Patiala and East Punjab States Union (PEPSU)

PATIALA AND EAST PUNJAB STATES UNION, or
PEPSU, was established on 5 May 1948 by the merger of the 8 East Punjab courtly regions of Nabha, Patiala, Jind, Kalsia, Kapurthala, Nalagarh, Faridkot, and, Malerkotia. It was officially opened on
15 July 1948 by
Sardar Vallabhbhai Patel, India's Deputy Prime Minister. With Maharaja Yadavinder Singh of Patiala succeeded over as Rajpramukh or ruler on August 20, 1948, the Union government began to operate.
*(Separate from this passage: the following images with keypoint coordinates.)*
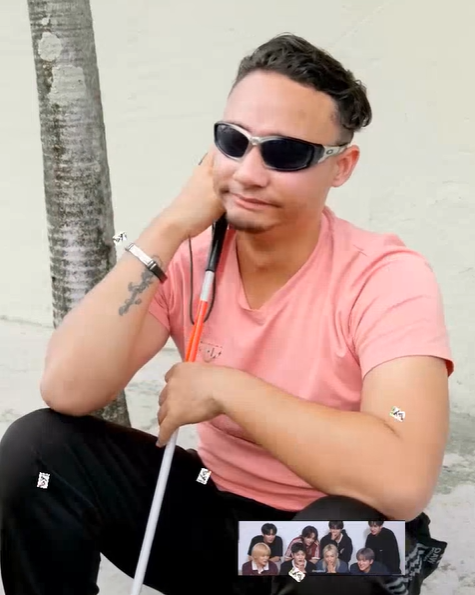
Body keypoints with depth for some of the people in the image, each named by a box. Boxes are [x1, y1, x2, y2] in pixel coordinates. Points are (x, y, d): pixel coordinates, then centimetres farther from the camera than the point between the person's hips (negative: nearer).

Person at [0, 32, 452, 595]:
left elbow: (402, 480, -36)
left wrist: (223, 387, -27)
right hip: (215, 509, 4)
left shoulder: (388, 276, -21)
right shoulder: (187, 256, -9)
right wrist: (166, 231, -25)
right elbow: (66, 391, -22)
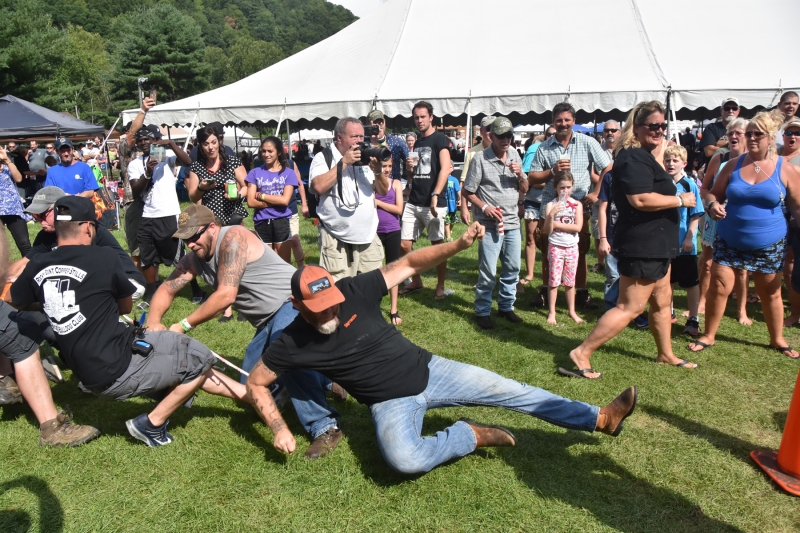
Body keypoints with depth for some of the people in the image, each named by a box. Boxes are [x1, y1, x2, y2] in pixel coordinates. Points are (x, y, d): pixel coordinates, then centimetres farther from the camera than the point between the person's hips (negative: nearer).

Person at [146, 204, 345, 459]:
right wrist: (153, 322, -7)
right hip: (269, 322, 10)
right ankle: (321, 382, 26)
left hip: (294, 303, -10)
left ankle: (325, 426, -33)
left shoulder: (232, 237, -18)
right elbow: (167, 289, 12)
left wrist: (184, 325, -18)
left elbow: (226, 295, -25)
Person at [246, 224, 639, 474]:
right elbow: (255, 383, 0)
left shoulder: (353, 291, -15)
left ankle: (600, 418, 16)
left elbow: (409, 264, -10)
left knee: (511, 391, -1)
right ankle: (469, 435, -6)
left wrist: (460, 244, -23)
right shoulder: (293, 344, -13)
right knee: (405, 460, -34)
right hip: (391, 403, -1)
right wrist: (279, 429, -13)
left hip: (429, 370, 2)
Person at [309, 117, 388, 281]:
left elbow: (383, 191, 11)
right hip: (336, 241, -5)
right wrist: (344, 163, -16)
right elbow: (318, 187, -20)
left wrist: (377, 171, -9)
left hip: (369, 238, 5)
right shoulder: (323, 158, -2)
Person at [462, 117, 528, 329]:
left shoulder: (515, 156, 10)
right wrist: (484, 207, -17)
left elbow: (524, 190, 14)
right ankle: (482, 311, 12)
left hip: (512, 223, 6)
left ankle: (506, 306, 27)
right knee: (488, 272, -3)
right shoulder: (480, 158, -7)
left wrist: (520, 175, -5)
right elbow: (467, 192, -5)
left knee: (512, 269, 12)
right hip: (490, 225, -6)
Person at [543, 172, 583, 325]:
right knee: (554, 281, 3)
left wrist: (557, 224, -13)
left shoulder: (577, 205, -1)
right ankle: (551, 313, 11)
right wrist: (551, 215, -27)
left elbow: (578, 227, -12)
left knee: (570, 281, 12)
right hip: (555, 247, -2)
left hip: (572, 247, 2)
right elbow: (548, 230, -12)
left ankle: (572, 311, 23)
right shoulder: (551, 205, -7)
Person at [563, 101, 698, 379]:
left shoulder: (642, 157, 17)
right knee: (630, 307, -7)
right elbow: (640, 199, -31)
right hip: (641, 246, -11)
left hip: (653, 245, 11)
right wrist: (681, 200, -20)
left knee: (661, 302, 20)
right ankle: (582, 354, -4)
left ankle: (666, 354, 35)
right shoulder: (633, 159, -19)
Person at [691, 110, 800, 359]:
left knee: (770, 293, 12)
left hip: (768, 245, -1)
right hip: (729, 242, 1)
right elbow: (713, 194, 6)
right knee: (719, 286, -3)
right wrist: (712, 204, -18)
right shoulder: (733, 165, -1)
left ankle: (777, 339, 31)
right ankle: (708, 336, 13)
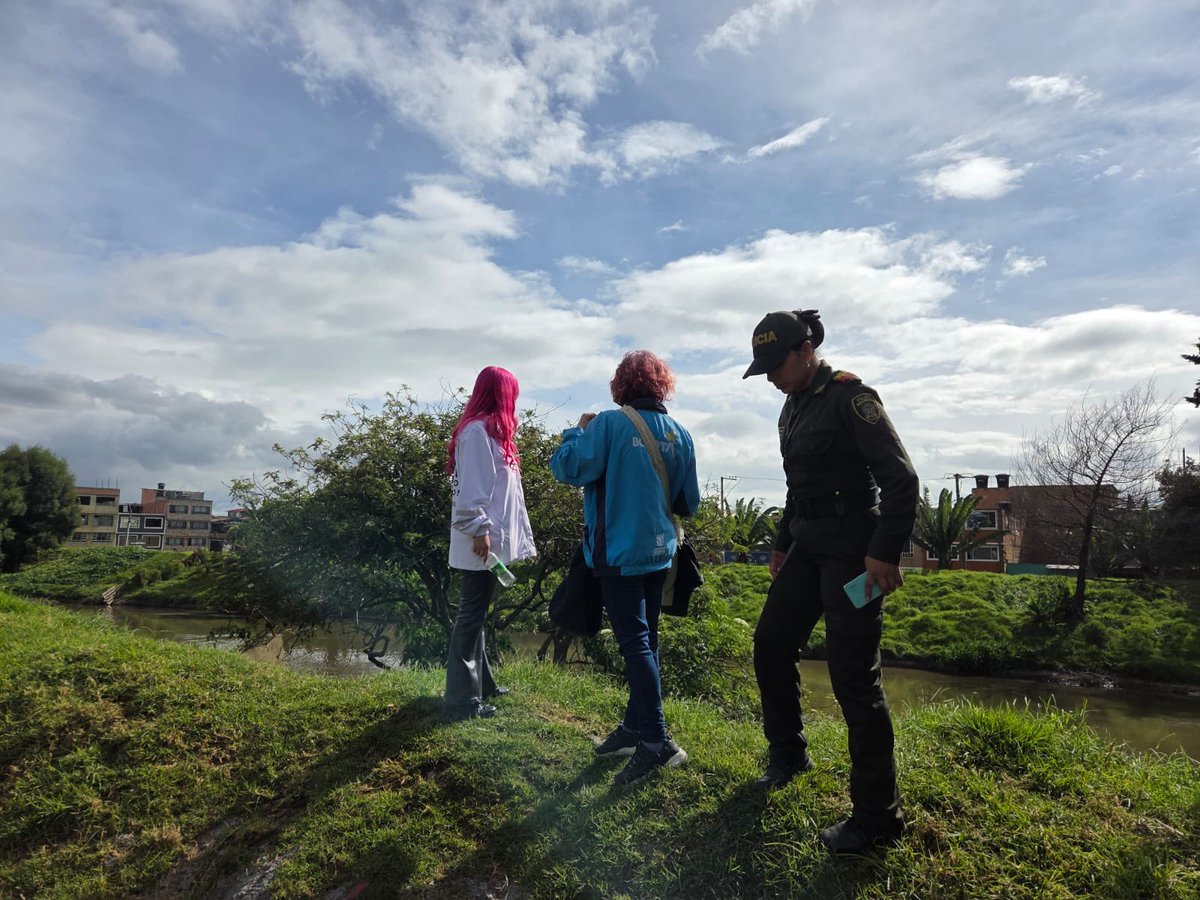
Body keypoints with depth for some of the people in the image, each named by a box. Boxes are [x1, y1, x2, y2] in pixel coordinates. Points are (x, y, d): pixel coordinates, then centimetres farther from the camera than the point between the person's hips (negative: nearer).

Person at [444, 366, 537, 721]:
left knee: (477, 612, 17)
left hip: (494, 538, 10)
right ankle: (462, 699, 1)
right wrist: (479, 529, -22)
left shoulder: (491, 429, 18)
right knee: (472, 614, -6)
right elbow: (470, 486, -20)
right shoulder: (477, 430, -12)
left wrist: (519, 535, 17)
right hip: (482, 541, -10)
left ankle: (479, 682, 28)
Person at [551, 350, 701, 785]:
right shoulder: (679, 434, 3)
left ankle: (656, 742, -4)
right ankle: (634, 726, 28)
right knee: (645, 640, 16)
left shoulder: (609, 424, -13)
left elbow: (569, 468, -16)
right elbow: (689, 503, 8)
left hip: (620, 553, -6)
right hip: (660, 552, 6)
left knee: (635, 643, -3)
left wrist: (578, 432, 0)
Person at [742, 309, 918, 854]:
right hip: (808, 546, 9)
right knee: (770, 645, 14)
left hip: (852, 549, -9)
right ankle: (788, 754, 35)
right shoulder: (793, 407, 12)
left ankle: (877, 816, 8)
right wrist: (782, 545, 22)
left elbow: (900, 478, -18)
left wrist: (886, 553, -22)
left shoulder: (849, 397, -13)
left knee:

Sardar Patel's approach of bringing the Lordly republics together has its origins in the integrating initiatives devised by the British parliamentary section during World War II. After the Declaration of
Independence, though, initiatives evolved on a much stranger turn. The British-envisioned organizational unification created the path for the Government of India to consolidate roughly 600 princely kingdoms into larger and more sustainable activist parties, and PEPSU was among them.
Patiala, Kohistan, Bathinda, Sangrur, Fatehgarh Sahib, Kapurthala, Barnala, and Mohindergarh were the 8 provinces that made up the Union. The first 5 stages were continuous and mostly situated in the Malva region
south of the Sutlej, whereas Kapurthala was north of the river, Mohindergarh was southeast of Rajasthan, and Kohistan was northeast of Himachal Pradesh.